The non-surgical treatment of endometriosis involves hormone therapy that either affects the lesions directly, or indirectly inhibits endometrial proliferation and induces atrophy through estrogen deprivation, or through a combination of these effects. The medications used to treat endometriosis are progestins (e.g. norethindrone, medroxyprogesterone acetate), oral contraceptives (e.g. estrogen-progesterone acetate), androgens and their derivatives (e.g. danazol, gestrinone), and gonadotropin-releasing hormone (GnRH) agonists (e.g. buserelin, leuprolide acetate, nafarelin, goserelin, tryptorelin). Agents such as GnRH agonists that produce sustained and prolonged hypoestrogenemia, similar to the postmenopausal hypogonadal state, can have a significant negative impact on trabecular bone mass. Evidence from the use of oral contraceptives and medroxyprogesterone acetate indicated that they had no apparent adverse effect on bone mass. Initial studies with dual-photon absorptiometry were unable to detect any appreciable bone loss with GnRH agonists. Later studies, however, have invariably found significant bone loss as early as 3 months after the start of treatment. Quantitated computerized tomography always shows significant trabecular bone loss of the vertebrae and hip with GnRH agonists. Depot preparations appear to produce more marked loss than daily intranasal sprays. Recovery of bone loss may take 6-12 months after the end of therapy, with considerable individual variations. In contrast, treatment of endometriosis with danazol produces bone gain. If endometriosis has to be treated with bone-depleting agents, prevention or attenuation of bone loss using combined therapy with progestins, etidronate or calcitonin together with GnRH agonists should be considered; however, further studies are necessary to define the efficacy of such combined therapy. Smoking and excessive caffeine intake should be avoided.
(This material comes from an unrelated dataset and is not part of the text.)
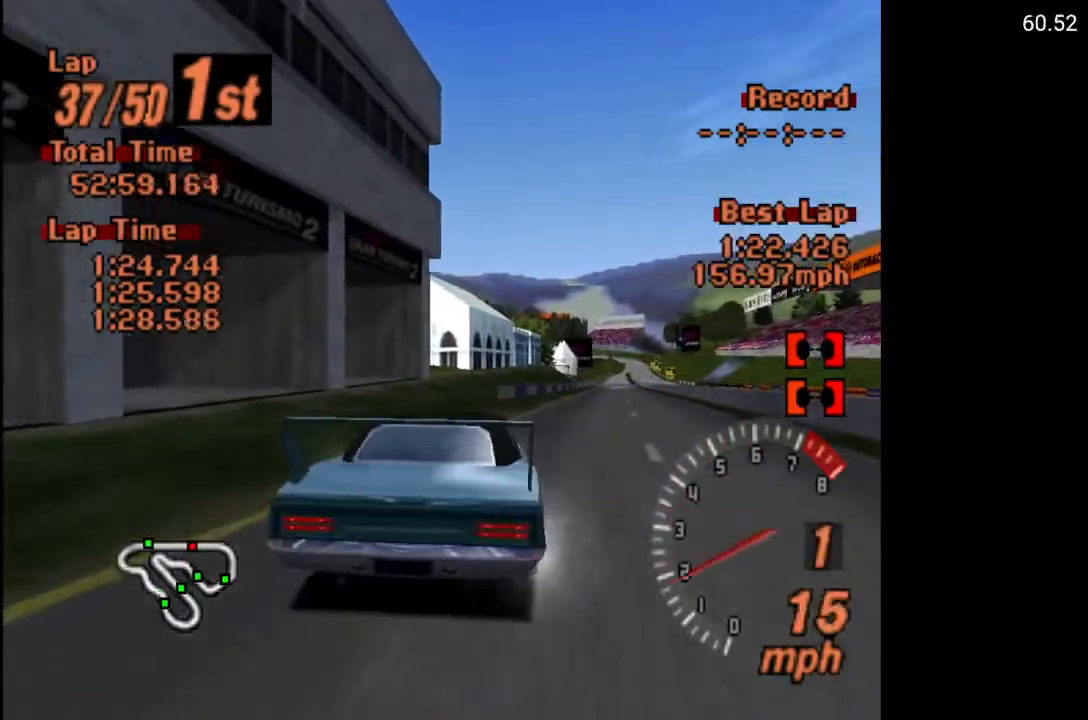
{"buttons": [], "left_stick": "right", "right_stick": "left", "events": [[33, "left_stick", "down-left"], [33, "right_stick", "up-right"], [150, "right_stick", "left"], [217, "left_stick", "up-right"], [217, "right_stick", "down"], [267, "right_stick", "right"], [300, "left_stick", "up-left"], [350, "left_stick", "down-left"], [400, "right_stick", "up"], [483, "left_stick", "right"], [483, "right_stick", "left"]]}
The risk of bone loss should be considered when choosing the appropriate management of endometriosis, the selection of patients, repeat therapies for recurrent endometriosis, and the formulation of such therapies, in order to minimize or overcome it.

摘要

子宫内膜异位症的非手术治疗包括激素疗法,该疗法要么直接作用于病灶,要么通过雌激素剥夺间接抑制子宫内膜增殖并诱导萎缩,或通过这些作用的组合来实现。用于治疗子宫内膜异位症的药物有孕激素(如炔诺酮、醋酸甲羟孕酮)、口服避孕药(如醋酸雌二醇 - 醋酸孕酮)、雄激素及其衍生物(如达那唑、孕三烯酮)以及促性腺激素释放激素(GnRH)激动剂(如布舍瑞林、醋酸亮丙瑞林、那法瑞林、戈舍瑞林、曲普瑞林)。像GnRH激动剂这类会产生持续且长期低雌激素血症的药物,类似于绝经后性腺功能减退状态,会对小梁骨量产生显著负面影响。使用口服避孕药和醋酸甲羟孕酮的证据表明,它们对骨量没有明显不良影响。早期使用双能光子吸收法的研究未能检测到GnRH激动剂导致的任何明显骨质流失。然而,后来的研究总是发现,早在治疗开始3个月后就出现了显著的骨质流失。定量计算机断层扫描始终显示,使用GnRH激动剂时,椎骨和髋部的小梁骨有明显流失。长效制剂似乎比每日鼻内喷雾剂导致的流失更明显。治疗结束后,骨质流失的恢复可能需要6 - 12个月,个体差异较大。相比之下,用达那唑治疗子宫内膜异位症会使骨量增加。如果必须使用导致骨质流失的药物来治疗子宫内膜异位症,应考虑使用孕激素、依替膦酸或降钙素与GnRH激动剂联合治疗来预防或减轻骨质流失;然而,需要进一步研究来确定这种联合治疗的疗效。应避免吸烟和过量摄入咖啡因。在选择子宫内膜异位症的合适治疗方法、患者选择、复发性子宫内膜异位症的重复治疗以及这些治疗方法的制定时,应考虑骨质流失的风险,以便将其降至最低或加以克服。